The purpose of the present study is to modify the polyethylene terephthalate ligament with hydroxyapatite via biomineralization and to investigate its effect on graft-bone healing. After biomineralization of hydroxyapatite, the surface characterization of polyethylene terephthalate ligament was examined by scanning electron microscopy, Fourier transform infrared spectroscopy, X-ray diffraction, and water contact angle measurements. The compatibility and osteoinduction, along with the underlying signaling pathway involved of hydroxyapatite-polyethylene terephthalate ligament, were evaluated in vitro. Moreover, a rabbit anterior cruciate ligament reconstruction model was established, and the polyethylene terephthalate or hydroxyapatite-polyethylene terephthalate artificial ligament was implanted into the knee. The micro-computed tomography analysis, histological, and immunohistochemical examination as well as biomechanical test were performed to investigate the effect of hydroxyapatite coating in vivo. The results of scanning electron microscopy, Fourier transform infrared spectroscopy, and X-ray diffraction showed that the hydroxyapatite was successfully deposited on the polyethylene terephthalate ligament. Water contact angle of the hydroxyapatite-polyethylene terephthalate group was significantly smaller than that of the polyethylene terephthalate group. The in vitro study showed that hydroxyapatite coating significantly improved adhesion and proliferation of MC3T3-E1 cells. The osteogenic differentiation of cells was also enhanced through the activation of ERK1/2 pathway. The micro-computed tomography, histological, and immunohistochemical results showed that biomineralization of hydroxyapatite significantly promoted new bone and fibrocartilage tissue formation at 12 weeks postoperatively. Moreover, the failure load and stiffness in the hydroxyapatite-polyethylene terephthalate group were higher than that in the polyethylene terephthalate group. Therefore, biomineralizaion of hydroxyapatite enhances the biocompatibility and osseointegration of the polyethylene terephthalate artificial ligament, thus promoting graft-bone healing for anterior cruciate ligament reconstruction through the activation of ERK1/2 pathway.

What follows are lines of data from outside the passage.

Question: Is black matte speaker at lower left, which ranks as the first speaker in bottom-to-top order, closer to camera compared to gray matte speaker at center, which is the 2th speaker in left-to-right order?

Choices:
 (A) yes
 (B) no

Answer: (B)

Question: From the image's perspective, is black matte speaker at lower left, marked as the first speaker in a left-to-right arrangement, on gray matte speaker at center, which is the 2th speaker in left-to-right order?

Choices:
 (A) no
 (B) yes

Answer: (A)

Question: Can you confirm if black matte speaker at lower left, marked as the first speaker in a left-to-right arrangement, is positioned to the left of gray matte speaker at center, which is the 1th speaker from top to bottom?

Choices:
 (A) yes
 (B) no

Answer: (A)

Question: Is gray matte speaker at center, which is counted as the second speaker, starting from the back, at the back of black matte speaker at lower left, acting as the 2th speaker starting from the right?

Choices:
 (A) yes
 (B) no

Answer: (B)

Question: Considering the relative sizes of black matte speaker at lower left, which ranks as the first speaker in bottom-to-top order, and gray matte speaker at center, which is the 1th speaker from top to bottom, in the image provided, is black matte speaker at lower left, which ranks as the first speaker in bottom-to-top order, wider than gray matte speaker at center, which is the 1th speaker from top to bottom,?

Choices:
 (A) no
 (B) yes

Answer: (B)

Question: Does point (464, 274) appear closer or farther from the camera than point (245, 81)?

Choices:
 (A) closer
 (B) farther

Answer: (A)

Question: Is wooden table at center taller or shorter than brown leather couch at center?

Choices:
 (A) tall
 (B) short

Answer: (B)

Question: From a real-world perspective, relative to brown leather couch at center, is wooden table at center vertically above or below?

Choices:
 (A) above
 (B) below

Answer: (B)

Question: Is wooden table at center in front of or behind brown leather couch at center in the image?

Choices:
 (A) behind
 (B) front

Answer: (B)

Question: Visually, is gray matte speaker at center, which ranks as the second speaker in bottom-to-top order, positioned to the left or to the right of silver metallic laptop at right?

本研究的目的是通过生物矿化用羟基磷灰石改性聚对苯二甲酸乙二醇酯韧带，并研究其对移植骨愈合的影响。在羟基磷灰石生物矿化后，聚对苯二甲酸乙二醇酯韧带的表面特征通过扫描电子显微镜、傅里叶变换红外光谱、X 射线衍射和水接触角测量进行了检查。在体外评估了相容性和骨诱导，以及涉及羟基磷灰石-聚对苯二甲酸乙二醇酯韧带的潜在信号通路。此外，建立兔前交叉韧带重建模型，将聚对苯二甲酸乙二醇酯或羟基磷灰石-聚对苯二甲酸乙二醇酯人工韧带植入膝关节。显微计算机断层扫描分析，进行组织学和免疫组织化学检查以及生物力学测试以研究羟基磷灰石涂层的体内效果。扫描电镜、傅里叶变换红外光谱和X射线衍射结果表明羟基磷灰石成功沉积在聚对苯二甲酸乙二醇酯韧带上。羟基磷灰石-聚对苯二甲酸乙二醇酯组的水接触角明显小于聚对苯二甲酸乙二醇酯组。体外研究表明羟基磷灰石涂层显着改善了MC3T3-E1细胞的粘附和增殖。细胞的成骨分化也通过激活 ERK1/2 通路得到增强。显微计算机断层扫描、组织学、免疫组化结果显示，羟基磷灰石的生物矿化显着促进了术后 12 周新骨和纤维软骨组织的形成。此外，羟基磷灰石-聚对苯二甲酸乙二醇酯组的破坏载荷和刚度高于聚对苯二甲酸乙二醇酯组。因此，羟基磷灰石的生物矿化增强了聚对苯二甲酸乙二醇酯人工韧带的生物相容性和骨整合，从而通过激活ERK1/2通路促进了前交叉韧带重建的移植骨愈合。羟基磷灰石-聚对苯二甲酸乙二醇酯组的破坏载荷和刚度高于聚对苯二甲酸乙二醇酯组。因此，羟基磷灰石的生物矿化增强了聚对苯二甲酸乙二醇酯人工韧带的生物相容性和骨整合，从而通过激活ERK1/2通路促进了前交叉韧带重建的移植骨愈合。羟基磷灰石-聚对苯二甲酸乙二醇酯组的破坏载荷和刚度高于聚对苯二甲酸乙二醇酯组。因此，羟基磷灰石的生物矿化增强了聚对苯二甲酸乙二醇酯人工韧带的生物相容性和骨整合，从而通过激活ERK1/2通路促进了前交叉韧带重建的移植骨愈合。